# Objective
Lay out the lines starting at the one that contains "family: Sphingidae" and ending at the one that contains "order: Fabales" as a Markdown table with two columns, Row and Line, numbering each row and leaving out any blank lines.

[Extracted data entries]

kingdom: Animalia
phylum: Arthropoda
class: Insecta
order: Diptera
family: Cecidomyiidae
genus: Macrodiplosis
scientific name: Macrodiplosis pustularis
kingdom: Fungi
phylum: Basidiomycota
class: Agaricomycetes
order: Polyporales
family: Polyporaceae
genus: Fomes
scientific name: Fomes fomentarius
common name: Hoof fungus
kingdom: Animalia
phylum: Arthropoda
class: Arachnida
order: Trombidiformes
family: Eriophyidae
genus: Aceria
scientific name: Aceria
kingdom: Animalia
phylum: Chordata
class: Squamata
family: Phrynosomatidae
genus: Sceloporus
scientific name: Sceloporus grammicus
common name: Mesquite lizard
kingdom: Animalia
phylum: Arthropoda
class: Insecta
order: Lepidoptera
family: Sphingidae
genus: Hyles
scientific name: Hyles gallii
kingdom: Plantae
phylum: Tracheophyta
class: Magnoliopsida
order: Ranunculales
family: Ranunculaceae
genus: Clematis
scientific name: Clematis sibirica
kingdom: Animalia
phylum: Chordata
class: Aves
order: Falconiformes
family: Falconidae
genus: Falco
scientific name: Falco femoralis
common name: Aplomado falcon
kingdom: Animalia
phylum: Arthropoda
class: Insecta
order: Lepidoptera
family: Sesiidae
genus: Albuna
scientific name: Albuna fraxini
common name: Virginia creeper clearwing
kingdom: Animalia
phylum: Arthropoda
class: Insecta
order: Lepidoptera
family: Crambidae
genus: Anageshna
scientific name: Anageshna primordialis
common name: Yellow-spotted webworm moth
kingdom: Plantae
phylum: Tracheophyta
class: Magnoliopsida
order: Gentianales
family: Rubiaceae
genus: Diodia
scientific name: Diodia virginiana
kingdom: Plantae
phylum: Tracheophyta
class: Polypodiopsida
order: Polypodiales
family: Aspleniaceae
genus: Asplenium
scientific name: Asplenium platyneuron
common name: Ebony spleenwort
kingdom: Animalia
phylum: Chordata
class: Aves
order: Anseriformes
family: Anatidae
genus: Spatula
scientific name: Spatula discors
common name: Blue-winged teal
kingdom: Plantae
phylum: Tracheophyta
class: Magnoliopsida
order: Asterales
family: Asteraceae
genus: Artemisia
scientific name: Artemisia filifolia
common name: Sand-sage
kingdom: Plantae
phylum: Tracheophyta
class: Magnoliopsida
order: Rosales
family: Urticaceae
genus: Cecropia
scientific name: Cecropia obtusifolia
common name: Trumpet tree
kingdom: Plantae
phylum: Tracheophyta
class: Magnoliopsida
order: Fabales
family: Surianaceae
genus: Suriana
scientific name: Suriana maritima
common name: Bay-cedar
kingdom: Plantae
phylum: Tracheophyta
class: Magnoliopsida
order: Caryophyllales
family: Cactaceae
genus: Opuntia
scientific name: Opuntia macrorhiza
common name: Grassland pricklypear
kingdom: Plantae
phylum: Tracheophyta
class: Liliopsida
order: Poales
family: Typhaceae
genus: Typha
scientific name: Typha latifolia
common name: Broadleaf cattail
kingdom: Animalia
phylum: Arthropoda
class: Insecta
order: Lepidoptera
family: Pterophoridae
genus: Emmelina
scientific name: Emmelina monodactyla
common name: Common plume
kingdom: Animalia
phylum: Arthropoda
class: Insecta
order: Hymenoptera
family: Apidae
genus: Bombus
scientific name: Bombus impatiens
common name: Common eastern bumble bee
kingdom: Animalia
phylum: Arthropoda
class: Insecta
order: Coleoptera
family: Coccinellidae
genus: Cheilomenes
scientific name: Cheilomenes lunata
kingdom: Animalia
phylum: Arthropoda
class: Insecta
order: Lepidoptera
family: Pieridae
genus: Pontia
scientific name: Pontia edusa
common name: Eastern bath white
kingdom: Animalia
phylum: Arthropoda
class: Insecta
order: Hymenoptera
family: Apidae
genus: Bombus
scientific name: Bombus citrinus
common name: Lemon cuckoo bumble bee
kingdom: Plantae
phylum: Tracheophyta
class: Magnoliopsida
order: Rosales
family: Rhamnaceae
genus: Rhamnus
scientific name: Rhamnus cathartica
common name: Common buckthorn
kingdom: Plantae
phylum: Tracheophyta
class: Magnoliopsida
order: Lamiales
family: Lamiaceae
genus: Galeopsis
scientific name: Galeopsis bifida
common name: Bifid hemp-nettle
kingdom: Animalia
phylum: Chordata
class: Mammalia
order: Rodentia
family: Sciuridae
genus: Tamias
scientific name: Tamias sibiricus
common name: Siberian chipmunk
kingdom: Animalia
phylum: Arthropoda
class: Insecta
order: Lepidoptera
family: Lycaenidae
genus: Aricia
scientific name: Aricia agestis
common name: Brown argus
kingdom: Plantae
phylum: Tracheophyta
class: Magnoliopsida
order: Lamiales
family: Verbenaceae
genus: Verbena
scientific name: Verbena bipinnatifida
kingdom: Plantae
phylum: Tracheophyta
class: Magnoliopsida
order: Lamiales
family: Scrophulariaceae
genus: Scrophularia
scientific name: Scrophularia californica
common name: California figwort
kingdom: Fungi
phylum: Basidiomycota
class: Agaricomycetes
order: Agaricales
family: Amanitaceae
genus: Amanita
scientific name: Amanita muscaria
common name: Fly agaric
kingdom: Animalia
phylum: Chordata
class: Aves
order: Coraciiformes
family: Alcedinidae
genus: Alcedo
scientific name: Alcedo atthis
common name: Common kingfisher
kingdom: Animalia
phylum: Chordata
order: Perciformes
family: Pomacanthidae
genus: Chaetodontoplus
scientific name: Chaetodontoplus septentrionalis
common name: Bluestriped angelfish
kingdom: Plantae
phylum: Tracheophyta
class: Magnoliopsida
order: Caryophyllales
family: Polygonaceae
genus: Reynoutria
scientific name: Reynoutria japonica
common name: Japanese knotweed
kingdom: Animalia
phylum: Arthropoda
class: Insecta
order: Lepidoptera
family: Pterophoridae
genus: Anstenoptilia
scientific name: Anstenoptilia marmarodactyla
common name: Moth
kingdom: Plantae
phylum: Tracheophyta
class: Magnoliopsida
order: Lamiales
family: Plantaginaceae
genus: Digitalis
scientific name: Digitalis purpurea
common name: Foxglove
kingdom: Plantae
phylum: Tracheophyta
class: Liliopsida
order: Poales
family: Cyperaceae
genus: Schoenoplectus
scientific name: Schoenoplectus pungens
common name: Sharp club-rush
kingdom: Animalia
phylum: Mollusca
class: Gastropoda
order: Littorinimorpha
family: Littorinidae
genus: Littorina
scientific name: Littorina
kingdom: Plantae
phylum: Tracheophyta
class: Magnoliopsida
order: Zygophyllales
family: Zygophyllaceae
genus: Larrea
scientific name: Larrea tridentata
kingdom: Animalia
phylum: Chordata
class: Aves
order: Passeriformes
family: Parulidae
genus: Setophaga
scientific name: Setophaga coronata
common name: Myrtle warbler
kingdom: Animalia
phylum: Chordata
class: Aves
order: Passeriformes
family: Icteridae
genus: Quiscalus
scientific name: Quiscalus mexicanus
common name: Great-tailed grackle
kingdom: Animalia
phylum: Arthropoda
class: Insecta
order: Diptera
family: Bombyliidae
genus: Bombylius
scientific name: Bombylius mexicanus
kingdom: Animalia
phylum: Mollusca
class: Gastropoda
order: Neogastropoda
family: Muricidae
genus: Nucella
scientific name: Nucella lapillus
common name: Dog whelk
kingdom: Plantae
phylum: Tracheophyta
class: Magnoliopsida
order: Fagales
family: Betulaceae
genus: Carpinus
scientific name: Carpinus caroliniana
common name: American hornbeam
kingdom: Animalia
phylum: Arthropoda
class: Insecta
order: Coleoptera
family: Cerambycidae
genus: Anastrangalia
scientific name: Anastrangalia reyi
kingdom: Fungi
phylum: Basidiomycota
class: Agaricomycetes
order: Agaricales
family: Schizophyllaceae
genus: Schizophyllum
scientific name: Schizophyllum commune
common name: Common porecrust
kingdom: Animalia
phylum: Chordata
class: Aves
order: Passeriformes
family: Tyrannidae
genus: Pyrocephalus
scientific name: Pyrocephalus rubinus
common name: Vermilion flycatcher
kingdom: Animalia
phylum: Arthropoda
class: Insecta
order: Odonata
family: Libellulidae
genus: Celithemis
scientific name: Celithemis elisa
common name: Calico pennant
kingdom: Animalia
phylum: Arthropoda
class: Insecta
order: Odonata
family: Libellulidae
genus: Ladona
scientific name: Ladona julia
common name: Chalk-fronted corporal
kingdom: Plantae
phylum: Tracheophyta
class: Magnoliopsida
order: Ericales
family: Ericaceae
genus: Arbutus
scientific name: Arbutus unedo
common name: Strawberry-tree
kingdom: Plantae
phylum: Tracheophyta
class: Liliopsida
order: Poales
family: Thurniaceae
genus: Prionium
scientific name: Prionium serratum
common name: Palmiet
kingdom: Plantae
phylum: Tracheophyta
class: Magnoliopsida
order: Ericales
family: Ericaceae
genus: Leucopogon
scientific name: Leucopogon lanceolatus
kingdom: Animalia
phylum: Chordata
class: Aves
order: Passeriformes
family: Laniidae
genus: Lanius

# Written solution
| Row | Line |
|---|---|
| 1 | family: Sphingidae |
| 2 | genus: Hyles |
| 3 | scientific name: Hyles gallii |
| 4 | kingdom: Plantae |
| 5 | phylum: Tracheophyta |
| 6 | class: Magnoliopsida |
| 7 | order: Ranunculales |
| 8 | family: Ranunculaceae |
| 9 | genus: Clematis |
| 10 | scientific name: Clematis sibirica |
| 11 | kingdom: Animalia |
| 12 | phylum: Chordata |
| 13 | class: Aves |
| 14 | order: Falconiformes |
| 15 | family: Falconidae |
| 16 | genus: Falco |
| 17 | scientific name: Falco femoralis |
| 18 | common name: Aplomado falcon |
| 19 | kingdom: Animalia |
| 20 | phylum: Arthropoda |
| 21 | class: Insecta |
| 22 | order: Lepidoptera |
| 23 | family: Sesiidae |
| 24 | genus: Albuna |
| 25 | scientific name: Albuna fraxini |
| 26 | common name: Virginia creeper clearwing |
| 27 | kingdom: Animalia |
| 28 | phylum: Arthropoda |
| 29 | class: Insecta |
| 30 | order: Lepidoptera |
| 31 | family: Crambidae |
| 32 | genus: Anageshna |
| 33 | scientific name: Anageshna primordialis |
| 34 | common name: Yellow-spotted webworm moth |
| 35 | kingdom: Plantae |
| 36 | phylum: Tracheophyta |
| 37 | class: Magnoliopsida |
| 38 | order: Gentianales |
| 39 | family: Rubiaceae |
| 40 | genus: Diodia |
| 41 | scientific name: Diodia virginiana |
| 42 | kingdom: Plantae |
| 43 | phylum: Tracheophyta |
| 44 | class: Polypodiopsida |
| 45 | order: Polypodiales |
| 46 | family: Aspleniaceae |
| 47 | genus: Asplenium |
| 48 | scientific name: Asplenium platyneuron |
| 49 | common name: Ebony spleenwort |
| 50 | kingdom: Animalia |
| 51 | phylum: Chordata |
| 52 | class: Aves |
| 53 | order: Anseriformes |
| 54 | family: Anatidae |
| 55 | genus: Spatula |
| 56 | scientific name: Spatula discors |
| 57 | common name: Blue-winged teal |
| 58 | kingdom: Plantae |
| 59 | phylum: Tracheophyta |
| 60 | class: Magnoliopsida |
| 61 | order: Asterales |
| 62 | family: Asteraceae |
| 63 | genus: Artemisia |
| 64 | scientific name: Artemisia filifolia |
| 65 | common name: Sand-sage |
| 66 | kingdom: Plantae |
| 67 | phylum: Tracheophyta |
| 68 | class: Magnoliopsida |
| 69 | order: Rosales |
| 70 | family: Urticaceae |
| 71 | genus: Cecropia |
| 72 | scientific name: Cecropia obtusifolia |
| 73 | common name: Trumpet tree |
| 74 | kingdom: Plantae |
| 75 | phylum: Tracheophyta |
| 76 | class: Magnoliopsida |
| 77 | order: Fabales |